The photo ID, whether a driver’s license or a passport, is the most prevalent form of "proof" around the world, so facial recognition skills are crucial to law enforcement. A new study pitted FBI agents and other forensic professionals against everyday people and computer algorithms to see whose facial recognition abilities were best. The trained professionals not only outperformed the guy in the street, they also did better than computers in a series of difficult face-matching tests.

Declaring the agents and officers true “experts,” the authors of the study added, “Notably, computationally fusing responses of multiple experts produced near-perfect performance.”

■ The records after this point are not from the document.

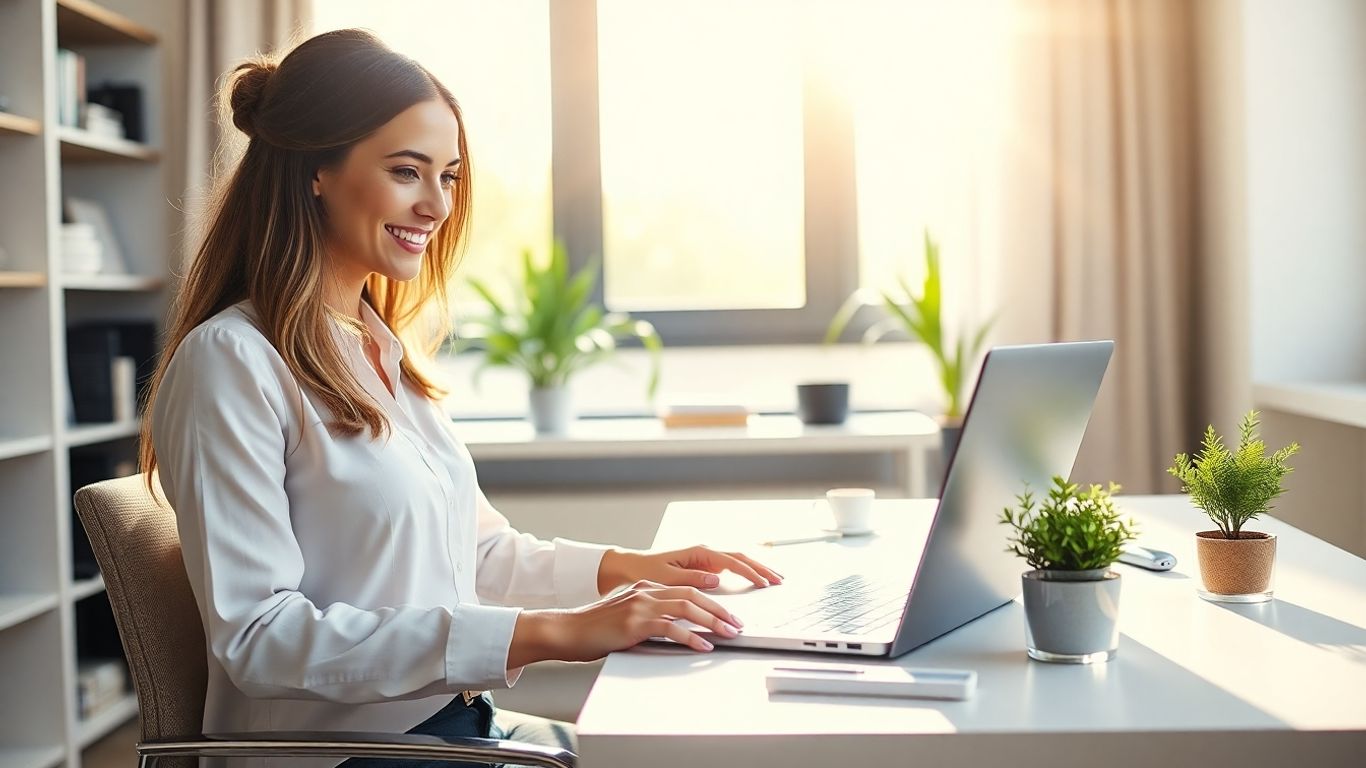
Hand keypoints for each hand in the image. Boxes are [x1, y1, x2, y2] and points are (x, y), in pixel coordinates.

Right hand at [510, 581, 744, 664]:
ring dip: (713, 622)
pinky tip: (703, 646)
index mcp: (646, 587)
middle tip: (737, 624)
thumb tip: (674, 630)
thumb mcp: (626, 616)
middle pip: (693, 595)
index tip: (727, 614)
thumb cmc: (594, 629)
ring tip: (729, 634)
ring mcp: (640, 604)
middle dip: (720, 610)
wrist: (567, 631)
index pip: (687, 589)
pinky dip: (691, 637)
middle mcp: (646, 590)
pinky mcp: (635, 622)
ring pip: (687, 608)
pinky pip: (671, 628)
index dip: (711, 601)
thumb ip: (649, 617)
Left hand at [597, 545, 783, 594]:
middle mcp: (704, 553)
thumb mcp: (665, 578)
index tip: (764, 583)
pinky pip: (730, 567)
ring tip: (774, 577)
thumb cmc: (644, 572)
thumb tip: (716, 579)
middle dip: (761, 568)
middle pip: (740, 558)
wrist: (629, 569)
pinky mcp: (703, 567)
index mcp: (697, 553)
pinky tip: (755, 577)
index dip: (749, 573)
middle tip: (780, 580)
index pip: (731, 562)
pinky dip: (745, 571)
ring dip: (756, 568)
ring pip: (738, 561)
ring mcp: (705, 560)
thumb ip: (691, 578)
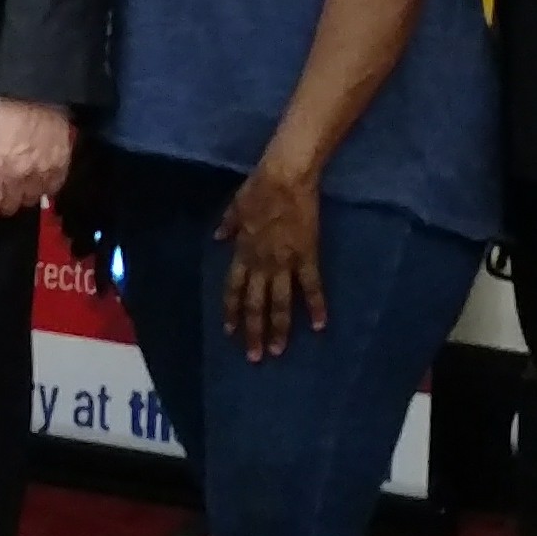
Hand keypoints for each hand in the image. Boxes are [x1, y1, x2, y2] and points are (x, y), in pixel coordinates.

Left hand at [0, 96, 72, 220]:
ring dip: (23, 193)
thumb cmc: (2, 111)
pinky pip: (51, 190)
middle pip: (9, 207)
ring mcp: (41, 174)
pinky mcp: (61, 168)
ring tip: (21, 178)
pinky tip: (38, 174)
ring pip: (30, 201)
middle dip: (2, 199)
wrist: (37, 92)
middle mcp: (17, 177)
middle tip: (1, 185)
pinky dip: (43, 186)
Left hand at [217, 154, 325, 361]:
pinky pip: (311, 286)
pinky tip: (318, 326)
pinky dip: (316, 306)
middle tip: (254, 357)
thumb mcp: (235, 207)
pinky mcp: (307, 256)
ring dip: (278, 328)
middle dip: (254, 331)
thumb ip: (228, 225)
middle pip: (256, 303)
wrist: (285, 178)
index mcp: (243, 252)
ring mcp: (285, 262)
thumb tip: (218, 238)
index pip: (233, 289)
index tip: (230, 332)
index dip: (232, 311)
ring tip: (278, 351)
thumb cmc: (258, 187)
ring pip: (280, 302)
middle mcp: (261, 263)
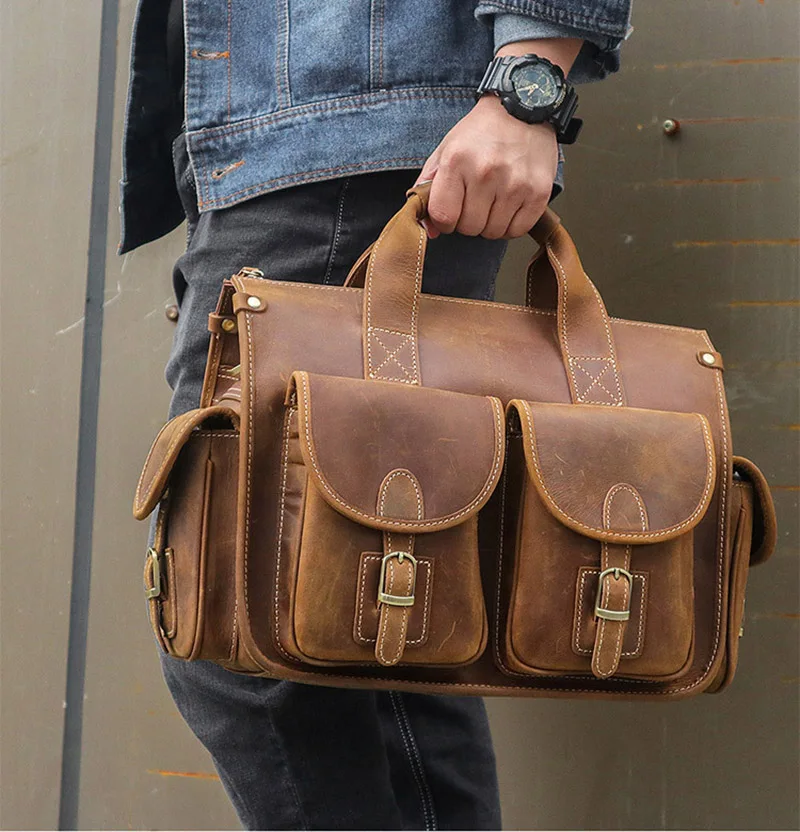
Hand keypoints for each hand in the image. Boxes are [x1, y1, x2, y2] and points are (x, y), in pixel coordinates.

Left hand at [416, 94, 557, 240]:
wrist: (523, 109)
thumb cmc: (481, 133)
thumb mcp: (445, 152)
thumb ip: (428, 190)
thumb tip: (429, 230)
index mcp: (456, 161)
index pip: (443, 217)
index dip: (444, 221)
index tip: (451, 212)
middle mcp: (486, 172)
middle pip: (469, 228)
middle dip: (468, 220)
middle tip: (475, 201)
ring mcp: (515, 184)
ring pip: (493, 232)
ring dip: (490, 223)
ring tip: (494, 199)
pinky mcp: (538, 192)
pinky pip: (517, 230)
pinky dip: (511, 224)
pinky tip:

People are better than 'puters??

The May 2014 meeting of the Facial Identification Scientific Work Group, held at the FBI academy in Quantico, Va., was attended by forensic examiners from around the globe. Seizing this rare opportunity, the researchers, led by Dr. David White, a psychologist at The University of New South Wales in Australia, tested a group of 27 examiners against two separate groups. One group included attendees of the meeting who did not perform forensic facial examination as part of their job (though they worked as managers, technical experts, or administrators of biometric systems). The second group consisted of untrained university students.

By comparison, the 27 examiners were highly trained and worked for the FBI, police departments, and customs or border protection agencies in the United States and other countries.

For the experiment, all participants were given pairs of images and then asked whether the two photos were of the same person. For some of the tests, participants had two seconds, for other tests, 30 seconds, to decide. Images selected by the researchers were unusually challenging; one pair of images had been incorrectly decided by the computer algorithms 100 percent of the time.

Example of the test from the experiment.
Example of the test from the experiment. UNSW

What happened? Consistently, the professionals performed more accurately than the two groups of humans and they also outperformed the computer algorithms. “Expertise improved intuitive as well as considered judgements,” concluded the authors, who emphasized the fact that the examiners’ surpassed others on both the longer and shorter (two-second) tests. That said, when participants were given 30 seconds with the photo pairs, the differences in recognition ability between the three groups became most obvious.

“To the best of our knowledge, this is the first convincing demonstration of a professional group showing higher accuracy on face matching tasks,” wrote the authors. Importantly, they added that the trained examiners identified faces using analytical methods, “processes that differ qualitatively from those supporting memory for individual faces,” they wrote. “Mechanisms supporting unfamiliar face matching performance may not be entirely face-specific, but may instead reflect general image comparison abilities.”

To many of us, the test in this study may not sound too difficult. While most of us are very good at recognizing faces of the people we know — even in terrible photographs — past research has shown we make frequent mistakes when it comes to unfamiliar faces. In an era when poor quality photos from cell phones, CCTV, and automatic face recognition technology are used to identify suspects (and used as evidence), these results suggest our abiding faith in the power of image may not be entirely misplaced.